Ironically, however, "Puddin'head Wilson" will be filmed at Harper's Ferry, Virginia, where the waterfront still looks much as Cape Girardeau's did in the early to mid-1800s, its buildings not having been torn down or allowed to deteriorate.

Because "Puddin'head Wilson" deals with the issue of slavery, and tells of two children who look like twins (they had the same white father, but one was borne by the white wife, and the other by the black concubine), Groom and Fisher had many questions about slavery in Cape Girardeau for Robert White, director of the Regional History Center, and Arthur H. Mattingly.

The visitor wanted to know how slaves were treated, how they were sold or traded, what kinds of individuals engaged in slave trade, what kinds of pens or other accommodations slaves were kept in pending sale, what slaves wore, whether they were allowed to work for persons other than their owners for pay, where they were allowed to attend church, what the status of free blacks was--there were more questions than answers, inasmuch as records here are sketchy.

White provided lists of persons who owned slaves at that period, accounts of slave sales, court records regarding transactions, and related data.
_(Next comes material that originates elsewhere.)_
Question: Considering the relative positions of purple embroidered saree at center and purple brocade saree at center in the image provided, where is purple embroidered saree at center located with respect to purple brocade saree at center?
He and Mattingly cited differences in general conditions in Missouri at the time in which the book is set.

Groom and Fisher were taken on an architectural tour of the older part of Cape Girardeau, seeing pre-Civil War buildings and homes, and examining the waterfront remnants of the era.

In addition to Goodwin's earlier having supplied Amwell with pertinent photographs, White showed the visitors slides from the Regional History Center's collection, and answered further questions about architecture and lifestyle.